--- EXCERPT TO READ Enclosed Below ---
HEALTH Secretary Enrique Ona has received flak for his statement last week blaming religion for the stigma that help spread leprosy in the country.
“For hundreds of years the Church was the only one preaching for compassion on the lepers. For hundreds of years the Church was the only institution caring for the lepers. And along comes the health secretary blaming religion for spreading leprosy stigma,” Fr. Rey V. Culaba, CSsR, a priest based in San Francisco, said Friday in an email to Cathnews Philippines.
Father Culaba said Ona must be trying to justify his department’s failure in eradicating leprosy in the country and was using the Church and religion as scapegoat.
“When was the last time Secretary Ona was in church listening to a sermon stigmatizing leprosy?
“For no priest in his right mind would preach this, not even on a bad nothing-to-preach-about day. For Compassion for the Leper comes from the Gospel and from our Lord Jesus Christ Himself,” the priest said.
In a report by Inquirer.Net, Ona said the stigma of leprosy was still very obvious in the Philippines particularly from the pulpit.
--- End of Enclosed EXCERPT TO READ ---
--- DATA LISTING Enclosed Below ---
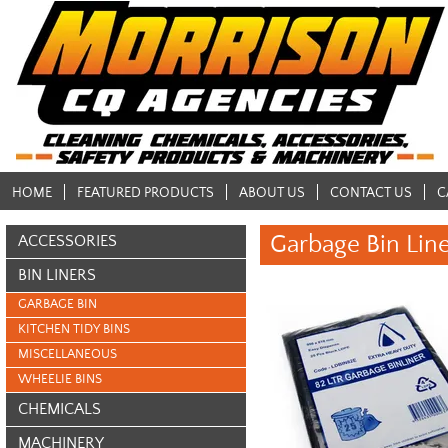
HOME
FEATURED PRODUCTS
ABOUT US
CONTACT US
C
Garbage Bin Lin
ACCESSORIES
BIN LINERS
GARBAGE BIN
KITCHEN TIDY BINS
MISCELLANEOUS
WHEELIE BINS
CHEMICALS
MACHINERY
--- End of Enclosed DATA LISTING ---
● TASKS TO CARRY OUT:
- a) In the article on leprosy stigma, where is Fr. Rey V. Culaba based?
- b) Continue the article about Health Secretary Ona's leprosy remarks from where it ends.

● ANSWERS TO THE EXERCISES:
- a) San Francisco.

- b)
“There is always a time where leprosy is talked about in sermons… in the church. We have to do something about that,” Ona was quoted as saying at a press conference with top officials of the World Health Organization-Western Pacific Region.
Experts from WHO and leprosy control program managers from the region gathered last week to discuss new global leprosy control strategy, review the latest epidemiological data and help boost member countries’ capacity to control the disease.
“Was [Ona] deflecting the attention of the WHO officials from his own department’s lack of action? Were there funds from WHO and other international agencies to be used for the eradication of leprosy involved that he had to account for?” Father Culaba asked.